→ Task to carry out: Please retype all of the entries that follow, leaving the images out.

Collected data
★ ★ ★
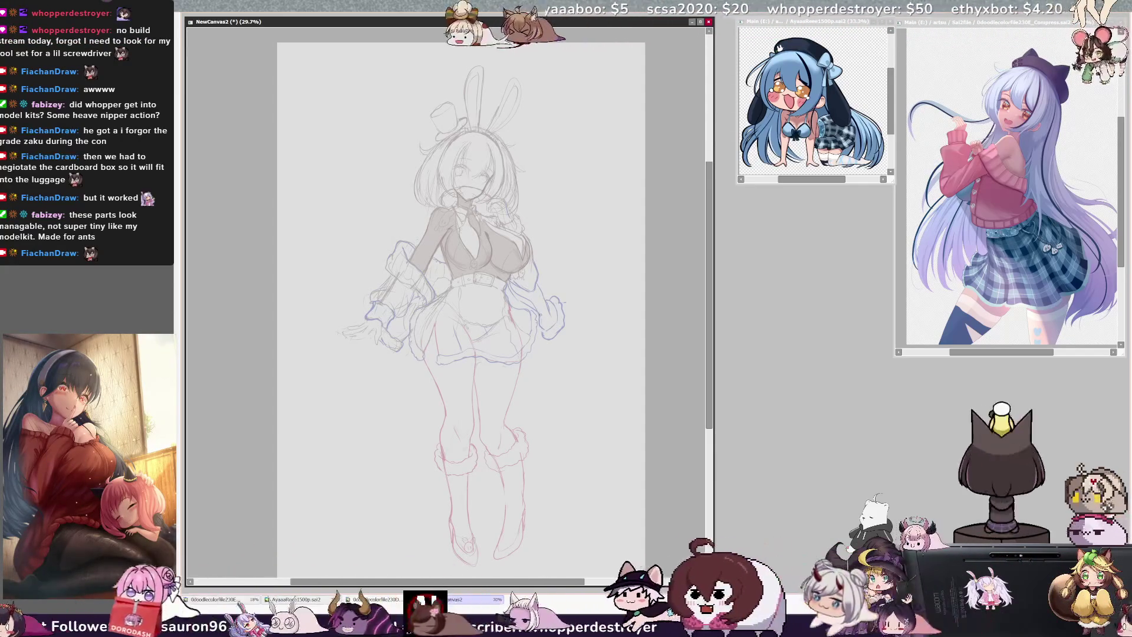
key(h)
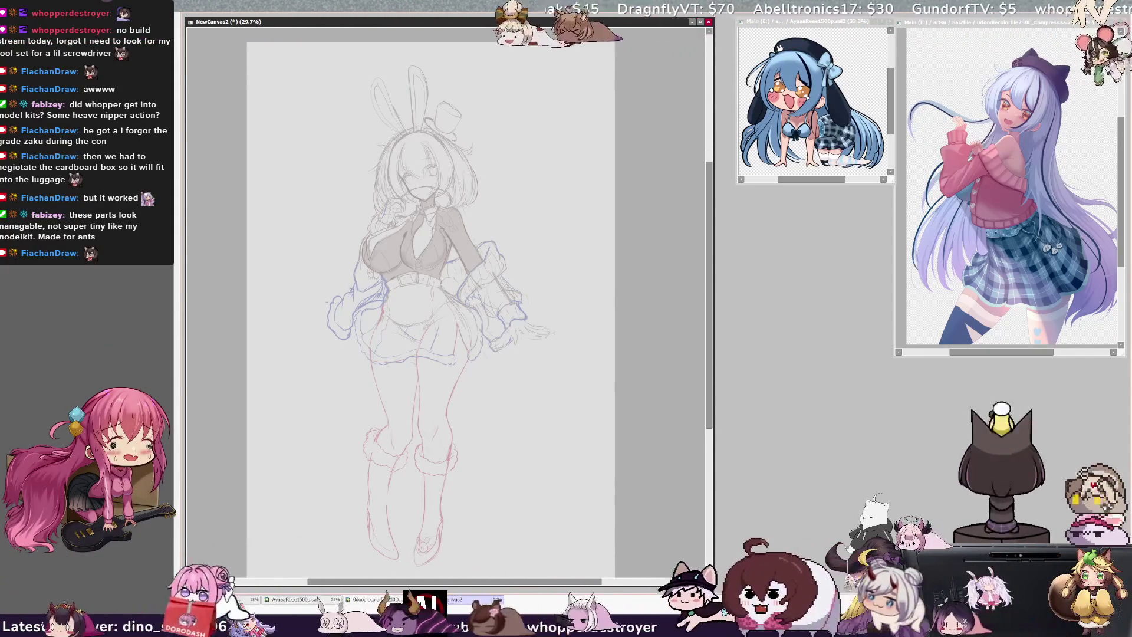
key(h)
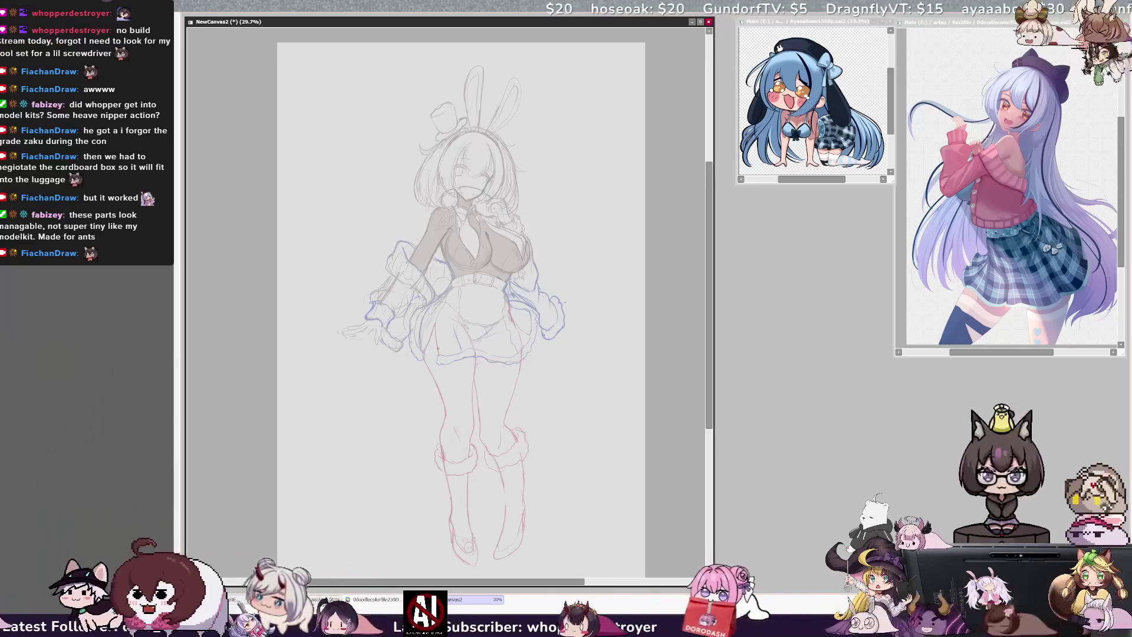
key(h)
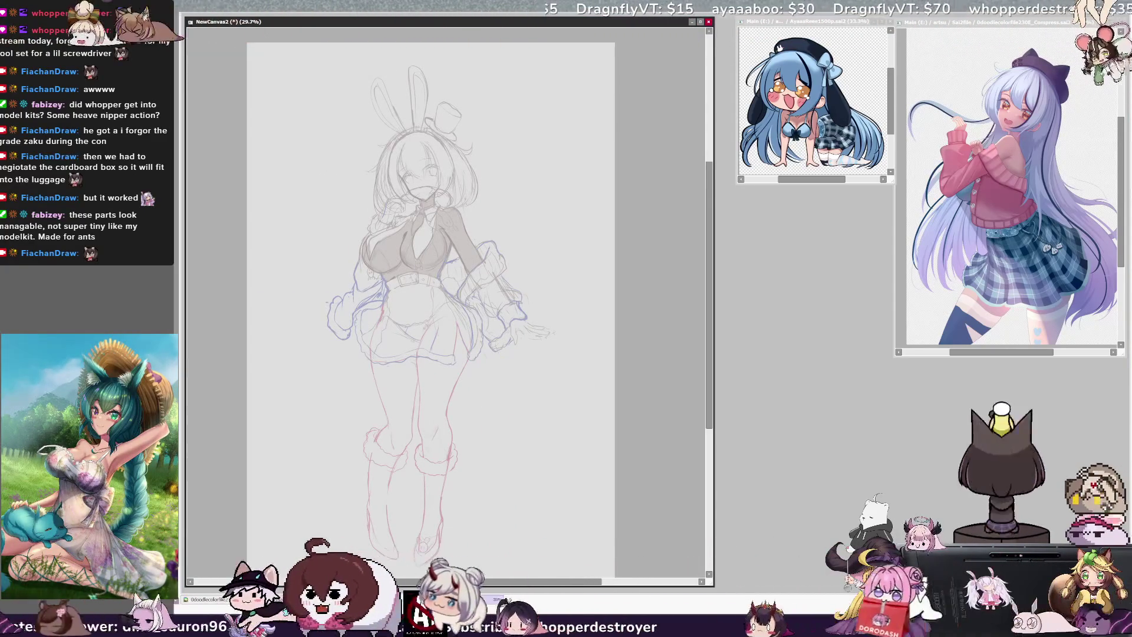
- Zoom to 50% on the head, jacket and belt, pan there, and reset the rotation upright
scroll(446, 301, up, 3)
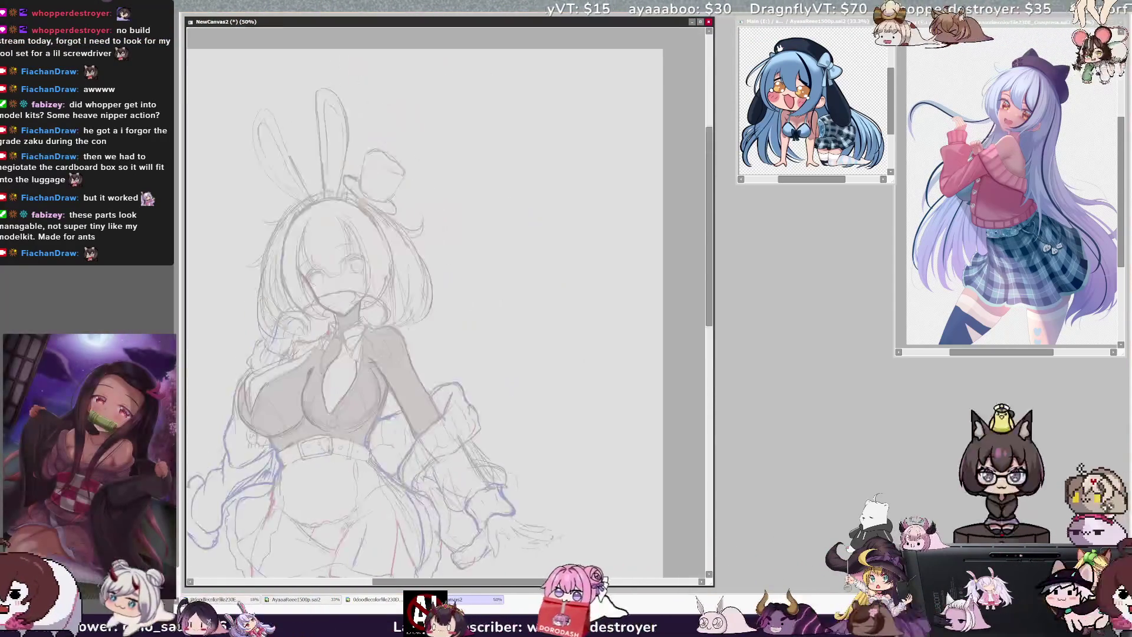
drag(448, 301, 366, 248)
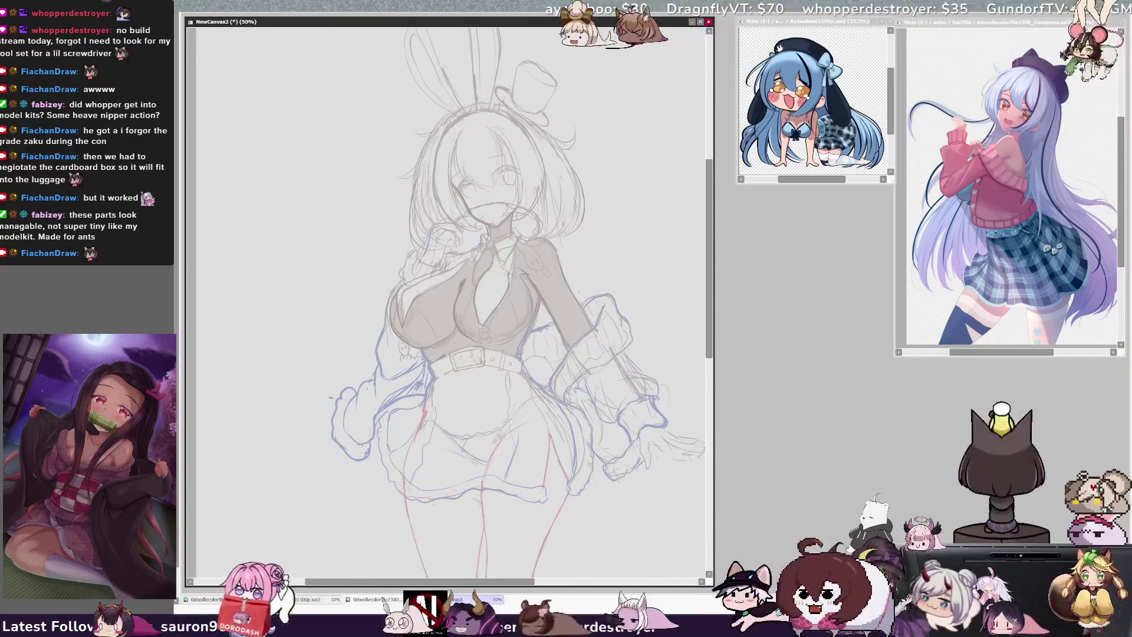
key(End)
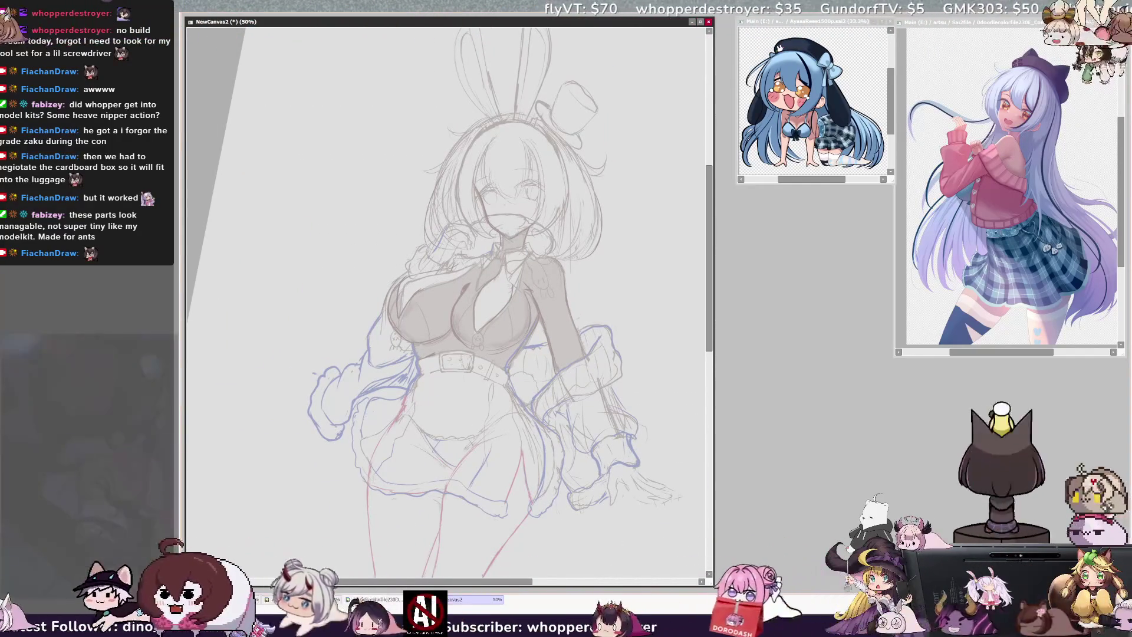
key(Home)
drag(525, 581, 528, 581)
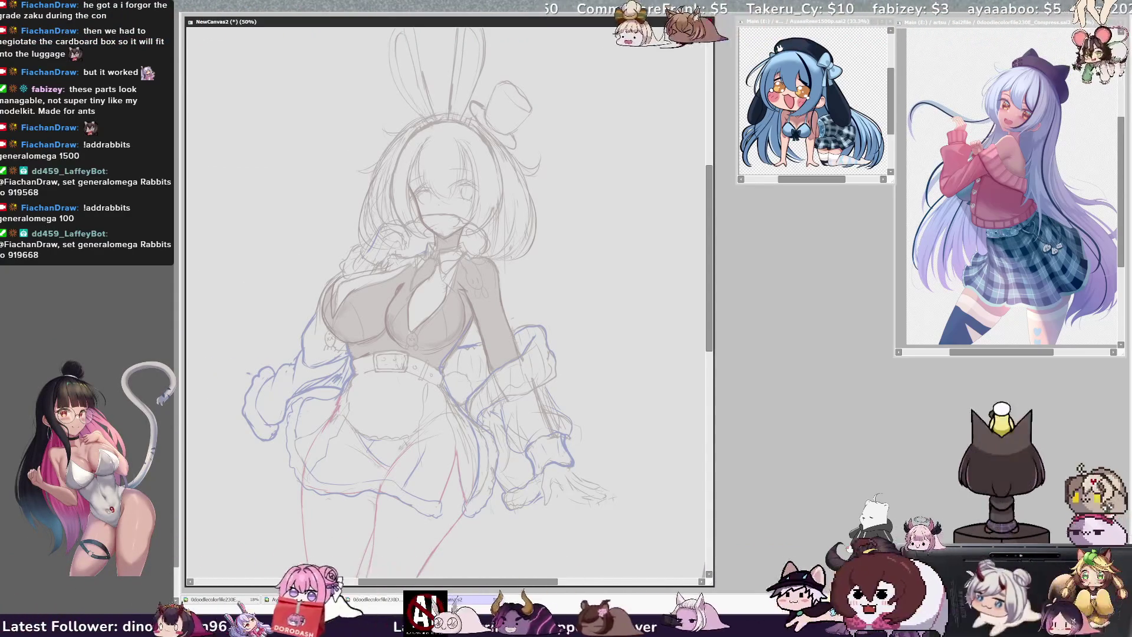
drag(517, 585, 525, 585)
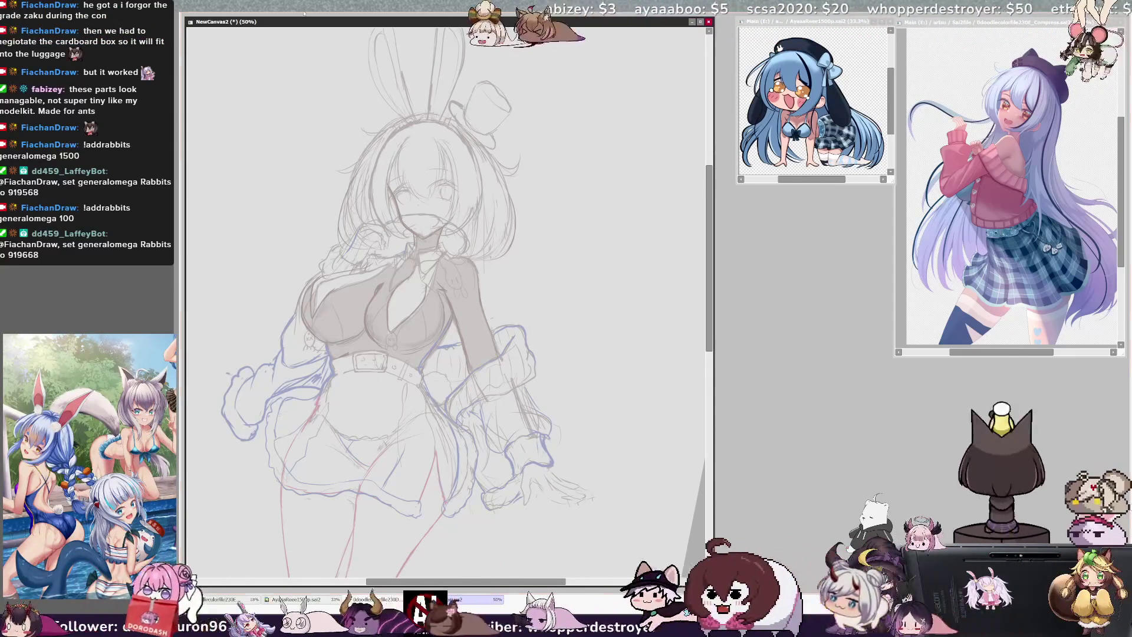
scroll(448, 295, up, 2)
- Zoom to 100% on the face, pick its layer for the jaw and smile, then zoom out to 75%
scroll(448, 295, up, 3)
★ ★ ★
→ Completed task:
key(h)
key(h)
key(h)
- Zoom to 50% on the head, jacket and belt, pan there, and reset the rotation upright
scroll(446, 301, up, 3)
drag(448, 301, 366, 248)
key(End)
key(Home)
drag(525, 581, 528, 581)
drag(517, 585, 525, 585)
scroll(448, 295, up, 2)
- Zoom to 100% on the face, pick its layer for the jaw and smile, then zoom out to 75%
scroll(448, 295, up, 3)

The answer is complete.